Целое утро они собирали остролист, чтобы наделать рождественских украшений для своего магазина.
– Он как будто специально упрямится! – с досадой воскликнула Лидия, посасывая уколотый палец.
Целое утро в доме звучала музыка. Сибил, Хью и Вилли слушали, миссис Клаттерворт вязала кружевной воротник, не сводя глаз с мужа. Эдвард взял Майкла с собой пострелять, и Луиза нехотя поплелась с ними.
– В воскресенье полагается убивать только вредителей; к счастью, кролики считаются. А если случайно встретим фазана или еще какую птицу, тоже пригодятся в жаркое, – сказал Эдвард. Он был весьма впечатлен, когда Майкл подстрелил четырех кроликов, связку фазанов и единственную куропатку, поднявшуюся со жнивья.

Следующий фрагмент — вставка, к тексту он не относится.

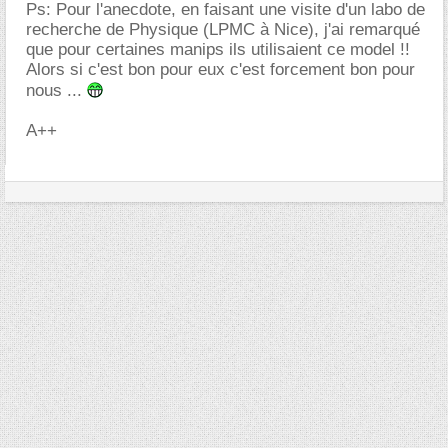
Ps: Pour l'anecdote, en faisant une visite d'un labo de
recherche de Physique (LPMC à Nice), j'ai remarqué
que pour certaines manips ils utilisaient ce model !!
Alors si c'est bon pour eux c'est forcement bon pour
nous ...
A++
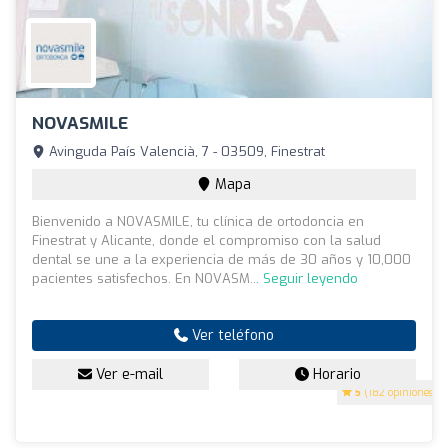
NOVASMILE
Avinguda País Valencià, 7 - 03509, Finestrat
Mapa
Bienvenido a NOVASMILE, tu clínica de ortodoncia en
Finestrat y Alicante, donde el compromiso con la salud
dental se une a la experiencia de más de 30 años y 10,000
pacientes satisfechos. En NOVASM...
Seguir leyendo
Ver teléfono
Ver e-mail
Horario
5
(182 opiniones)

– И что прикажете делать с одной куропаткой? – ворчала миссис Криппс.
Мисс Миллимент читала Бригу газету, прерываемая новостями по радио, к которому он пристрастился. Рейчел покорно провела два часа с Долли, затем позвонила Сид. Та не ответила. Ах да, у нее же дежурство на «скорой»! Ей стало грустно, но она напомнила себе, что Сид приедет на Рождество – она тоже считала дни.
Подошло время обеда: пироги с зайчатиной, фруктовые пироги с консервированной сливой. После обеда Вилли организовала поездку в замок Бодиам для Клаттервортов. Младшие дети тоже напросились; в итоге поездка получилось совсем не такая, какую она предвкушала (как оно обычно и бывает). Все остальные рассеялись по своим комнатам – читать, отдыхать, писать письма.
Клэри и Полли поссорились.
– Если бы я знала, что ты пойдешь гулять с Кристофером, я бы поехала в Бодиам! – возмущалась Клэри.
– Ты не говорила, что хочешь туда!
– Ну я же не знала, что ты собираешься на прогулку!
– Так пойдем с нами.
– Ты же знаешь, я ненавижу гулять! Я хотела, чтоб мы занялись подарками.
– Займемся ими после чая.
– Полли, иногда ты просто невыносима! У меня другие дела после чая!
– Какие?
– Заткнись! Сегодня обычное скучное воскресенье, я собираюсь вымыть голову – вот до чего мне скучно!
К тому времени, как Полли выбралась из дома, Кристофер уже исчез за поворотом вместе с Оливером. Она рассердилась, но тут же опомнилась: что за глупости, она легко может его догнать. Погода стояла чудесная, неяркое зимнее солнце серебрило ветви деревьев, молчаливые птицы шуршали в опавших дубовых листьях по обеим сторонам дороги.